Le Haut-Commissariat au Plan (HCP) vient de rendre public son rapport Atlas socio-démographique régional, un document qui dresse le bilan des évolutions éducatives et linguistiques au Maroc entre 2014 et 2024. Si les indicateurs révèlent une amélioration sensible de l’accès à l’école et une baisse du taux d’analphabétisme, les écarts entre territoires et catégories sociales restent marqués.
Scolarisation : des avancées tangibles, surtout pour les filles rurales
En dix ans, le taux de scolarisation des enfants de 6 à 11 ans est passé de 94,5 % à 95,8 %. La progression la plus visible concerne le monde rural, qui rattrape progressivement son retard : de 91,4 % en 2014 à 95,2 % en 2024.
Les filles profitent particulièrement de cette dynamique : leur taux de scolarisation est passé de 93,9 % à 95,9 % au niveau national, et de 90 % à 95,1 % dans les campagnes. Une progression que le rapport qualifie de « spectaculaire », tant les inégalités de genre ont longtemps pesé sur l’accès à l’école en milieu rural.
Analphabétisme : un recul marqué mais inégal
Le taux d’analphabétisme a reculé de manière significative, passant de 32,2 % en 2014 à 24,9 % en 2024.
- En zone urbaine, il a baissé de 22,6 % à 17,4 %
- En zone rurale, de 47,5 % à 38,1 %

Les inégalités de genre persistent : l’analphabétisme touche encore 32,5 % des femmes (contre 42,1 % en 2014), contre 17,3 % des hommes (22,2 % dix ans plus tôt).

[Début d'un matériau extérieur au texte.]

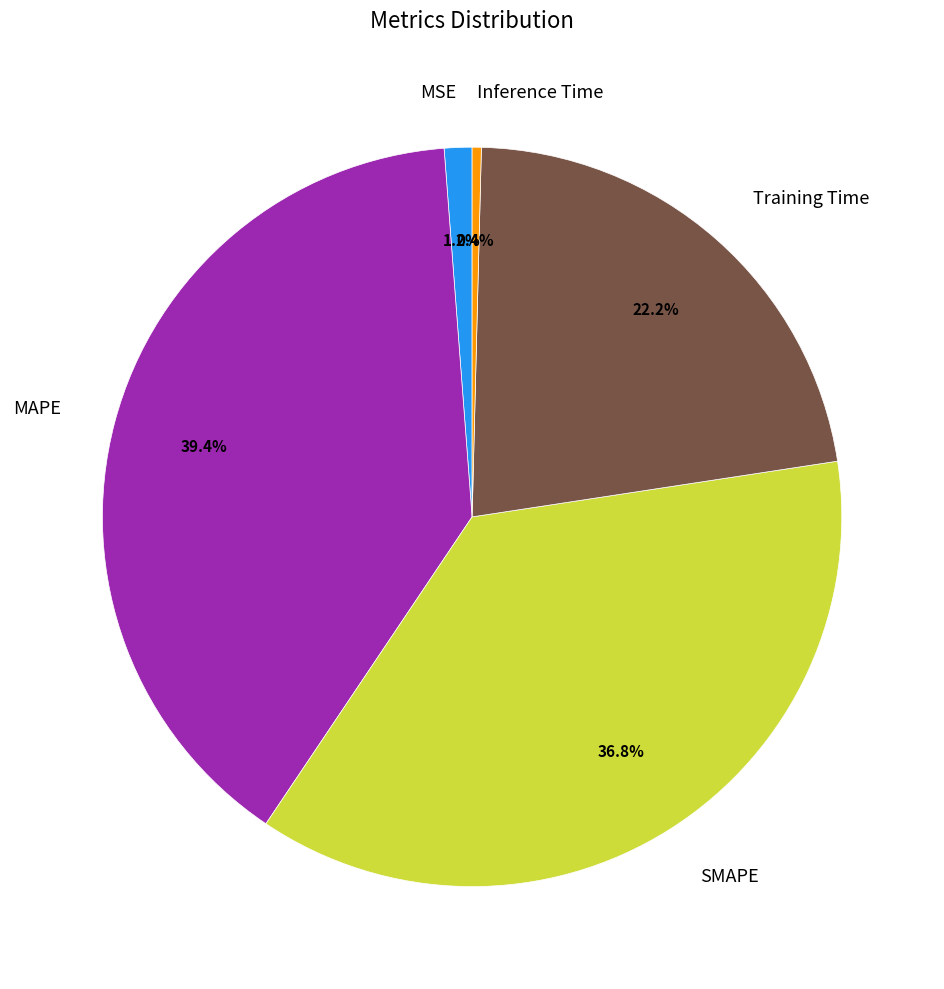

Combined, what portion of the pie is MSE and Inference Time?

1.6%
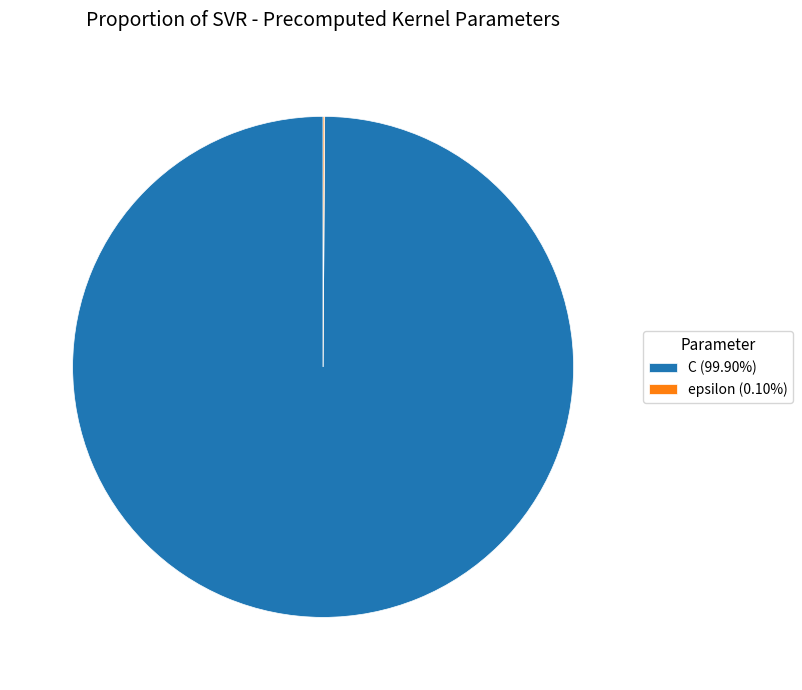

Is there a majority slice in this chart?

Yes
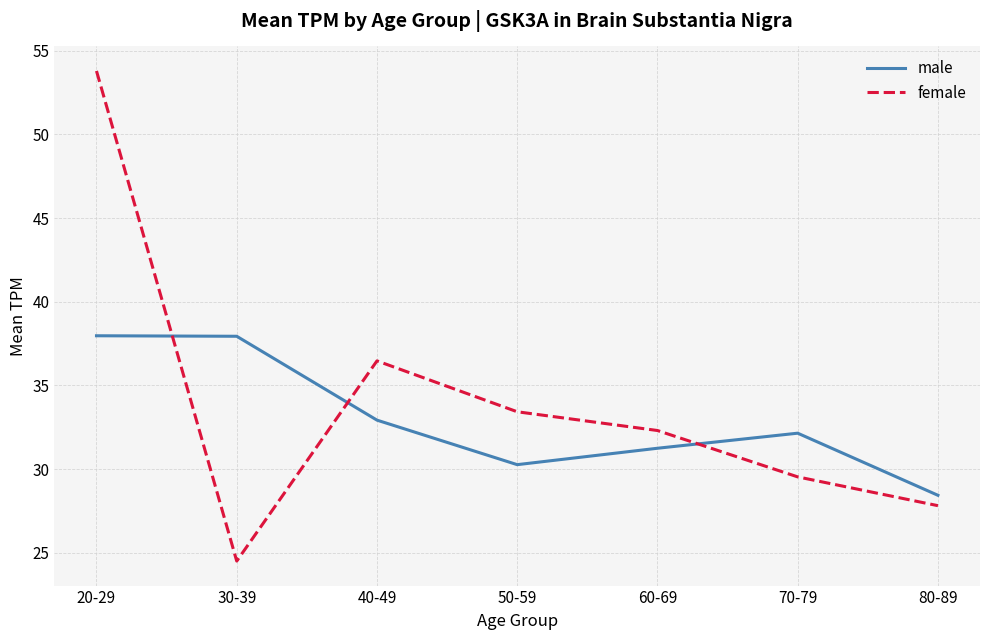

How many series are shown in this chart?

2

Certaines régions demeurent particulièrement vulnérables. Les provinces de l’Oriental (Figuig, Jerada, Boulemane), de l’Atlas (Khénifra, Azilal, Midelt) et du Sud-Est (Tinghir) dépassent encore 34 % d’analphabétisme. D’autres zones comme El Hajeb, Ifrane ou Errachidia oscillent entre 31 % et 34 %, tandis que les grandes métropoles (Casablanca, Rabat, Tanger, Marrakech) et plusieurs provinces sahariennes (Aousserd, Oued Eddahab) affichent des taux bien inférieurs, souvent en dessous de 18 %.
Enseignement supérieur : la concentration urbaine
Le rapport souligne également la forte centralisation des diplômés de l’enseignement supérieur dans les grandes villes. Rabat, Casablanca, Marrakech, Fès, Tanger et Agadir dépassent le seuil de 11 %, tout comme certaines provinces du Sud, notamment Laâyoune et Dakhla. Les périphéries urbaines se situent entre 9 % et 11 %, tandis que les provinces montagneuses et intérieures peinent à atteindre 6 %.
Langues amazighes : une pratique quotidienne ancrée
Enfin, l’étude met en avant l’usage des langues amazighes, parlées régulièrement par 24,8 % de la population. L’écart rural-urbain est marqué : 33,3 % dans les campagnes contre 19,9 % dans les villes.
Une équation à résoudre
Si les progrès sont indéniables – hausse de la scolarisation, recul de l’analphabétisme, meilleure inclusion des filles-, les fractures territoriales continuent de peser sur l’égalité des chances. Comme un miroir des contrastes socio-économiques du pays, l’éducation marocaine progresse, mais son accès demeure encore tributaire du lieu de naissance.